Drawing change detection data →
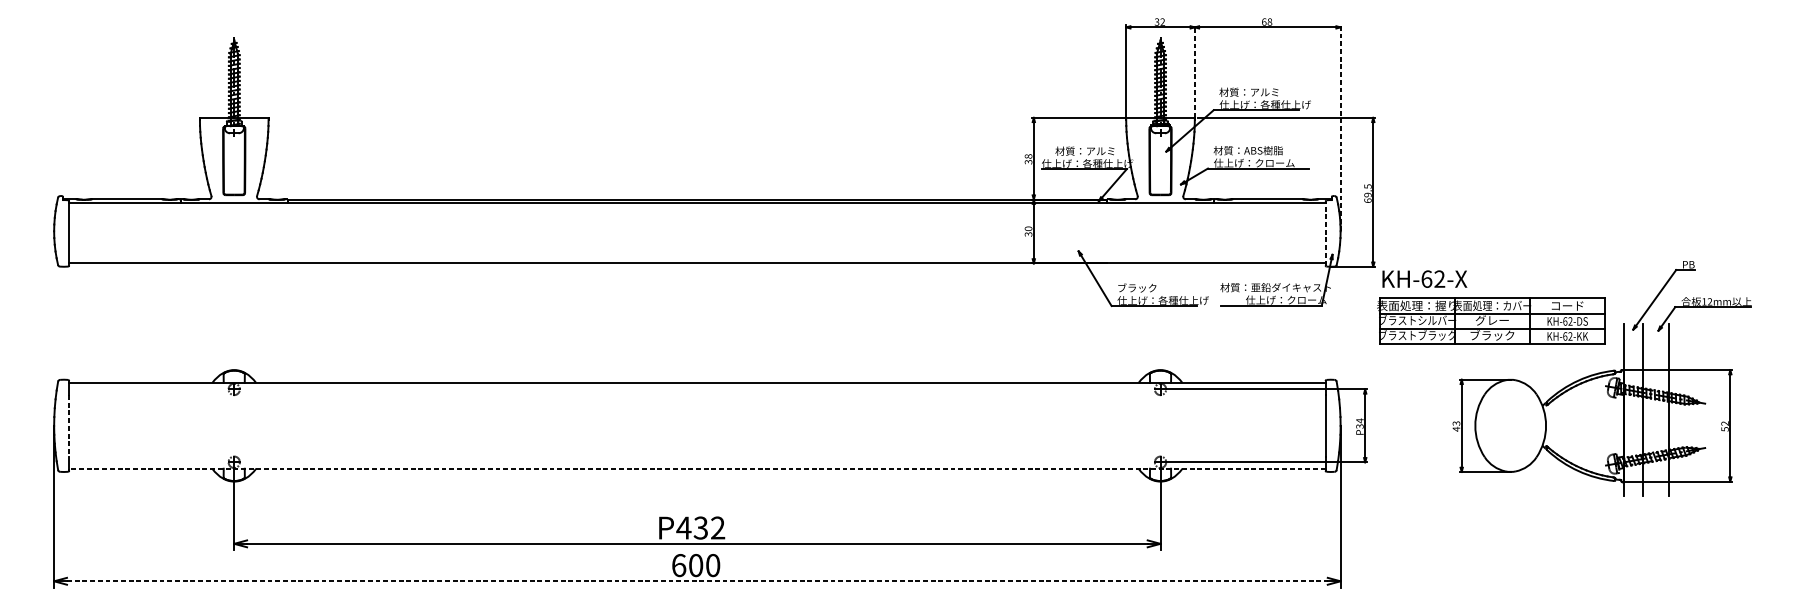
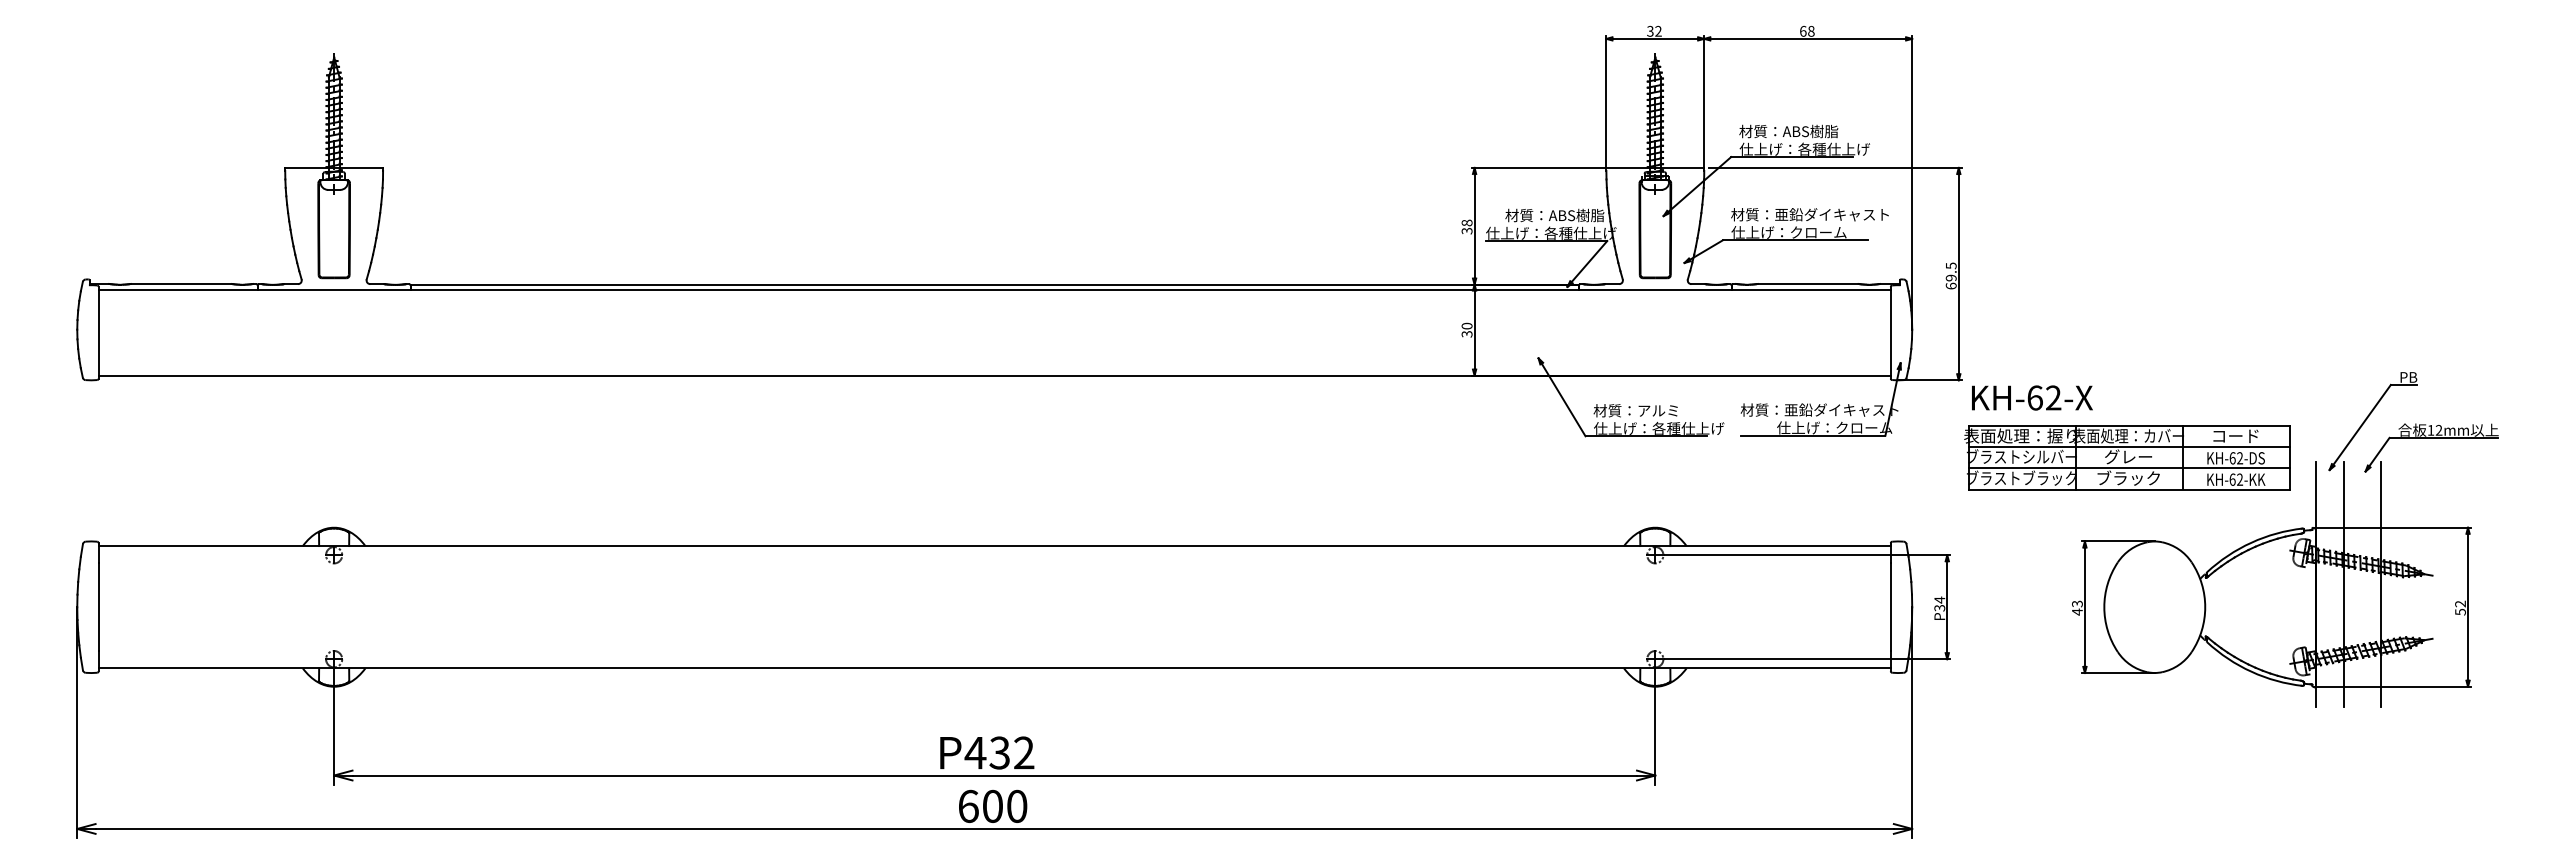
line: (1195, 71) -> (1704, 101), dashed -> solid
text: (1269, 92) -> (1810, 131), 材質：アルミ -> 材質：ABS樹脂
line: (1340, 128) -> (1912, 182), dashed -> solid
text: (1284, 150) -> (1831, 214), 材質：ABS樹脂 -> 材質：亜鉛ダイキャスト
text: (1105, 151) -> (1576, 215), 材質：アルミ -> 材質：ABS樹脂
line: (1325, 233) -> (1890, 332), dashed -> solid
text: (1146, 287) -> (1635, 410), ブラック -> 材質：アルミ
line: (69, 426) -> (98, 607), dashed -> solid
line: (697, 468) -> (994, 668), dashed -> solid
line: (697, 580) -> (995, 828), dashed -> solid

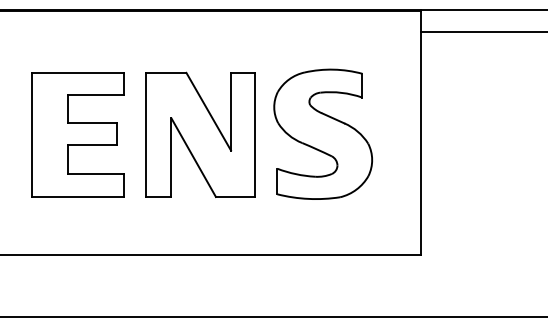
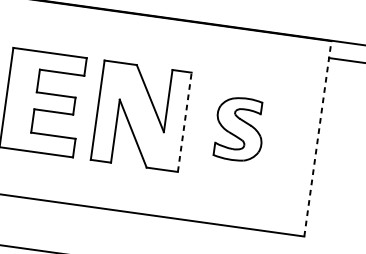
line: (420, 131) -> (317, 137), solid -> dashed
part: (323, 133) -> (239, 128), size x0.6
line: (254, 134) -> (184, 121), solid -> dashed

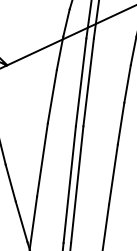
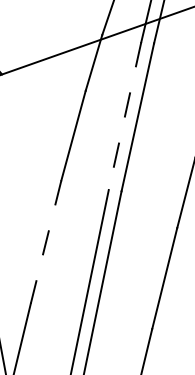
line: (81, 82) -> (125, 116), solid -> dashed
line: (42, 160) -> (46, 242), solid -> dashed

WHAT IS REQUIRED →
Find how many lines in the entries above have the string "ABS樹脂" and report only that number.

RESULT OF THE TASK →
3